▶ _EXERCISE BRIEF_
Please copy out every line of text in the items below word for word, leaving the pictures out.

[DATA FOR THIS TASK Boundary: Start]

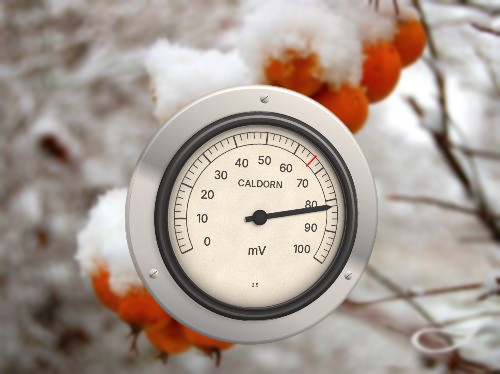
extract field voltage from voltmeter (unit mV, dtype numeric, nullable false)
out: 82 mV
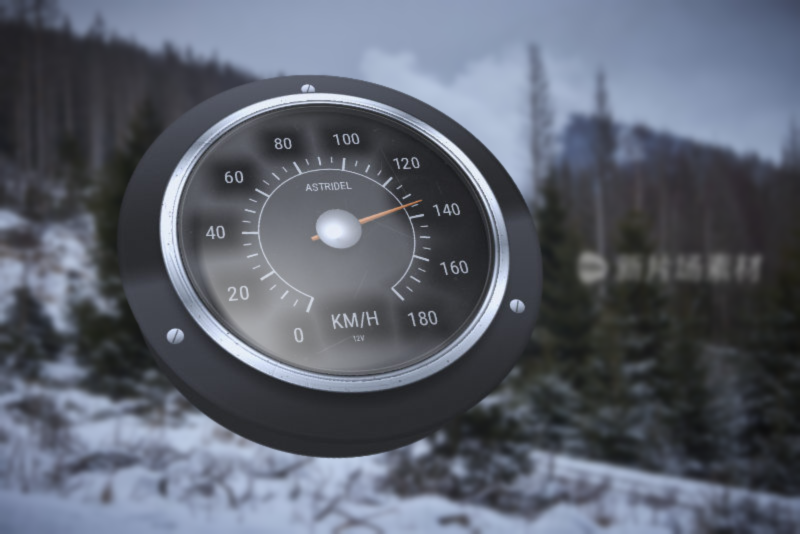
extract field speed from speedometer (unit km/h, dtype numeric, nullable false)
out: 135 km/h
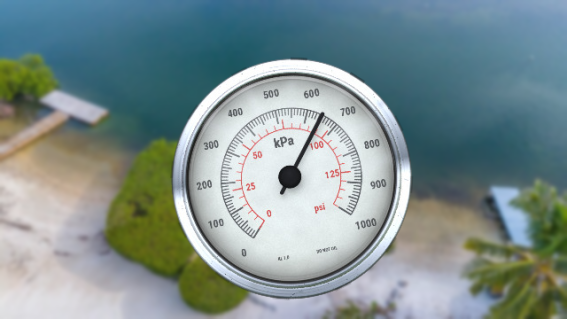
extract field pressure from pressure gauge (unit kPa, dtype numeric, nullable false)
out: 650 kPa
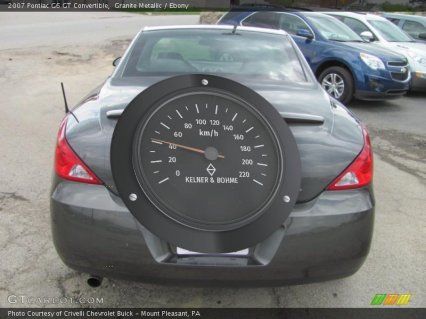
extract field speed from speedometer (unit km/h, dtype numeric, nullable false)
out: 40 km/h
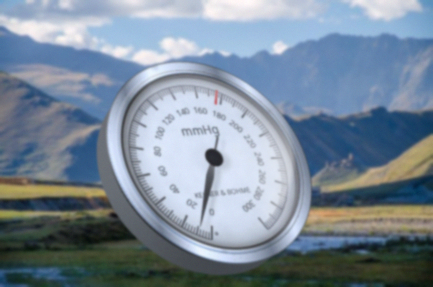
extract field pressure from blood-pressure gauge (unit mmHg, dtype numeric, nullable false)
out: 10 mmHg
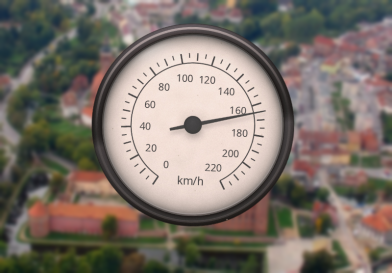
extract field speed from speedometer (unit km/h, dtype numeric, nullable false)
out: 165 km/h
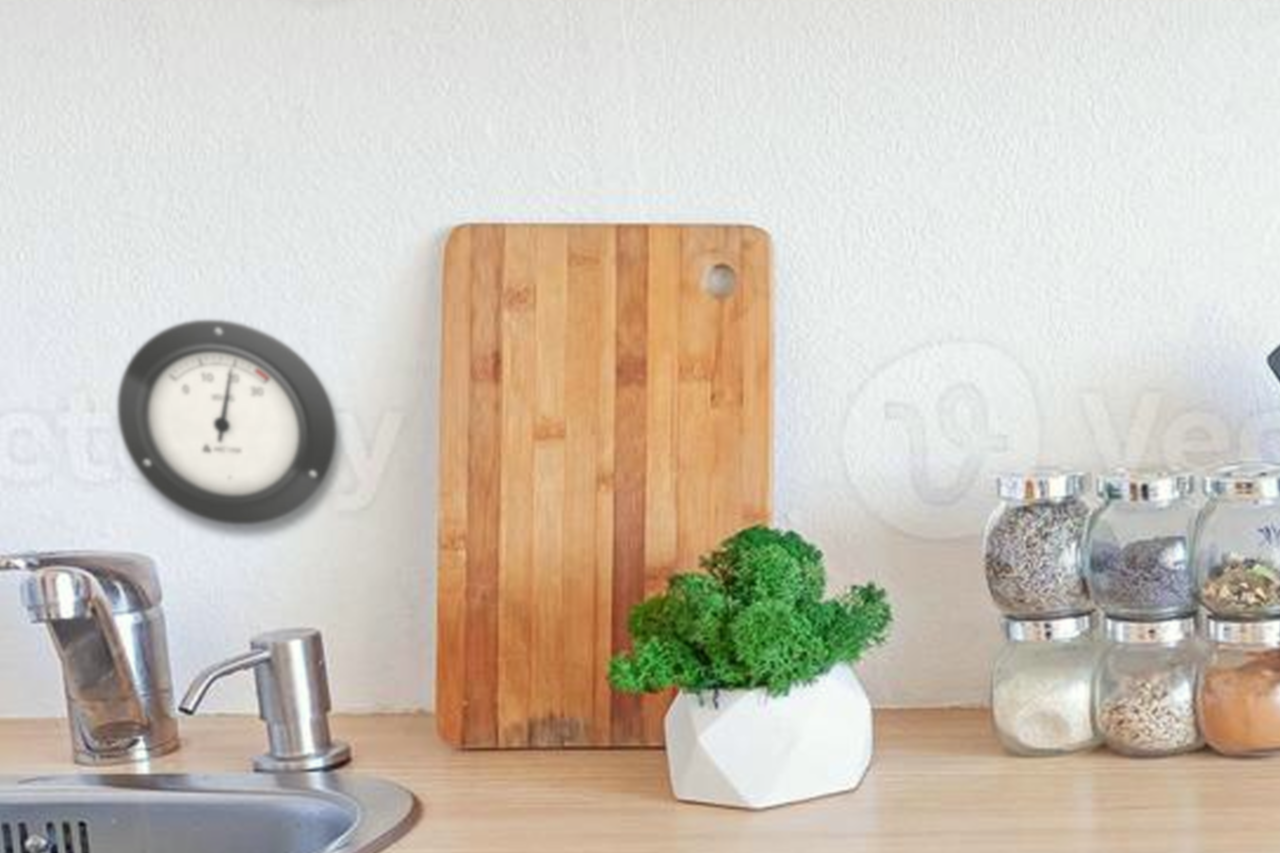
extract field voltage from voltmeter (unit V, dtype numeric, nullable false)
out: 20 V
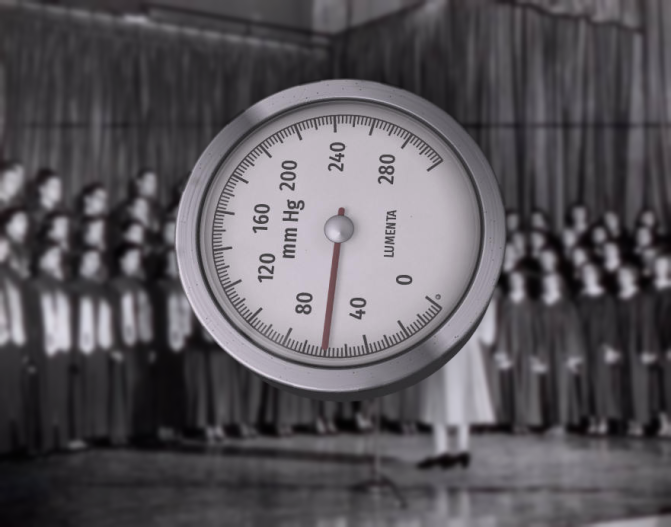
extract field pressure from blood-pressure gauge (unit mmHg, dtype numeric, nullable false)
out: 60 mmHg
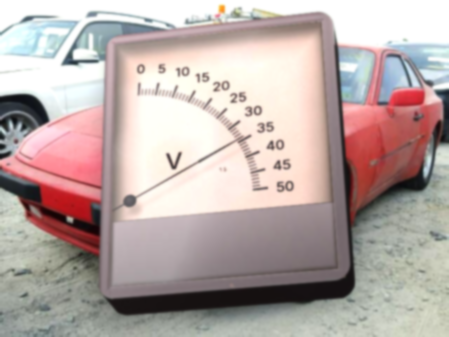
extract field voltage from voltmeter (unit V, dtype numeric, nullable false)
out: 35 V
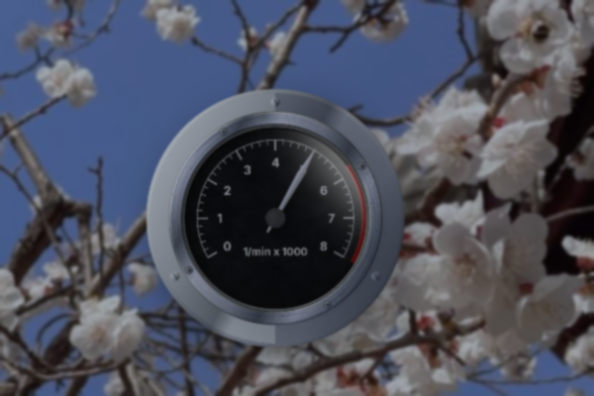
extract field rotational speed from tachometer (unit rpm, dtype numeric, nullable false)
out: 5000 rpm
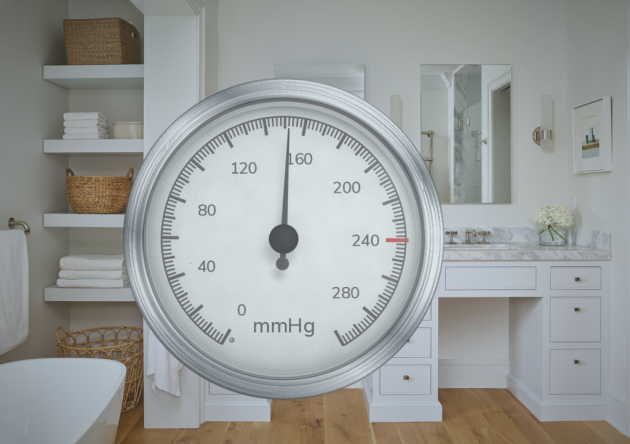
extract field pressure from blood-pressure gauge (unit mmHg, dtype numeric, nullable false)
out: 152 mmHg
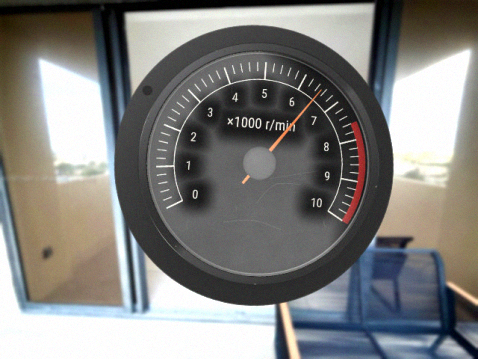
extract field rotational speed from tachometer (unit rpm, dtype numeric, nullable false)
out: 6500 rpm
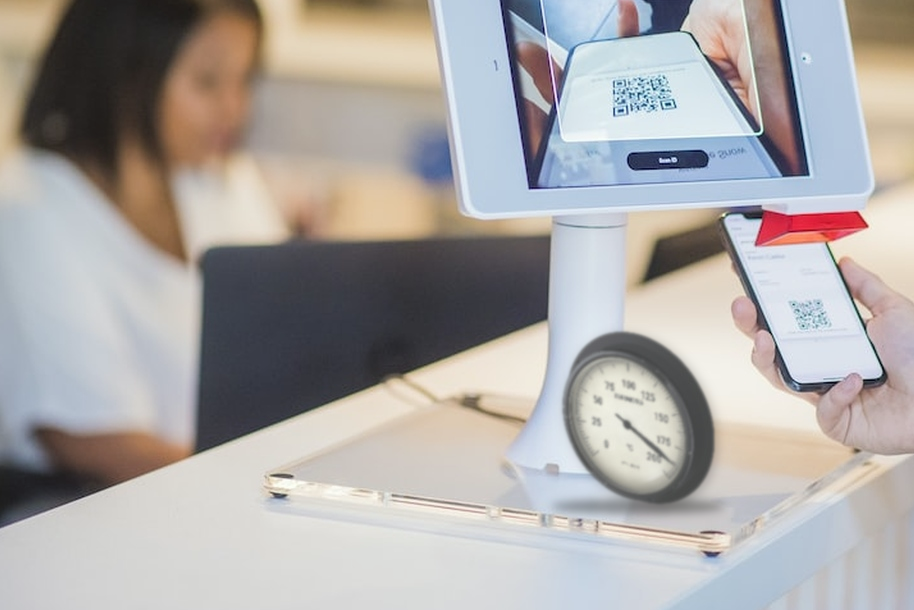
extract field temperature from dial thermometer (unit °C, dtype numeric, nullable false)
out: 187.5 °C
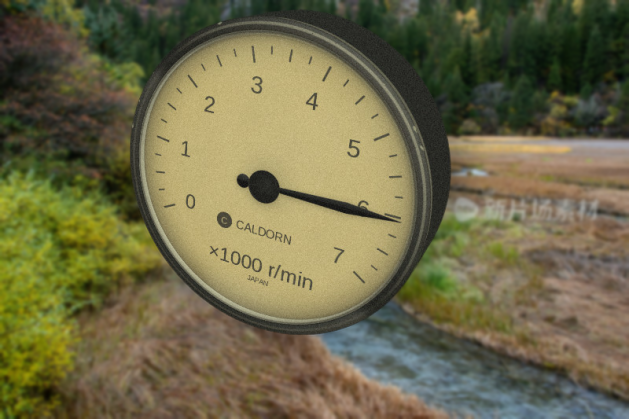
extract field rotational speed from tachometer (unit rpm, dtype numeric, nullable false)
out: 6000 rpm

[DATA FOR THIS TASK Boundary: End]

▶ _THE COMPLETED TASK_
extract field voltage from voltmeter (unit mV, dtype numeric, nullable false)
out: 82 mV
extract field speed from speedometer (unit km/h, dtype numeric, nullable false)
out: 135 km/h
extract field pressure from pressure gauge (unit kPa, dtype numeric, nullable false)
out: 650 kPa
extract field speed from speedometer (unit km/h, dtype numeric, nullable false)
out: 40 km/h
extract field pressure from blood-pressure gauge (unit mmHg, dtype numeric, nullable false)
out: 10 mmHg
extract field speed from speedometer (unit km/h, dtype numeric, nullable false)
out: 165 km/h
extract field voltage from voltmeter (unit V, dtype numeric, nullable false)
out: 20 V
extract field pressure from blood-pressure gauge (unit mmHg, dtype numeric, nullable false)
out: 60 mmHg
extract field voltage from voltmeter (unit V, dtype numeric, nullable false)
out: 35 V
extract field rotational speed from tachometer (unit rpm, dtype numeric, nullable false)
out: 5000 rpm
extract field pressure from blood-pressure gauge (unit mmHg, dtype numeric, nullable false)
out: 152 mmHg
extract field rotational speed from tachometer (unit rpm, dtype numeric, nullable false)
out: 6500 rpm
extract field temperature from dial thermometer (unit °C, dtype numeric, nullable false)
out: 187.5 °C
extract field rotational speed from tachometer (unit rpm, dtype numeric, nullable false)
out: 6000 rpm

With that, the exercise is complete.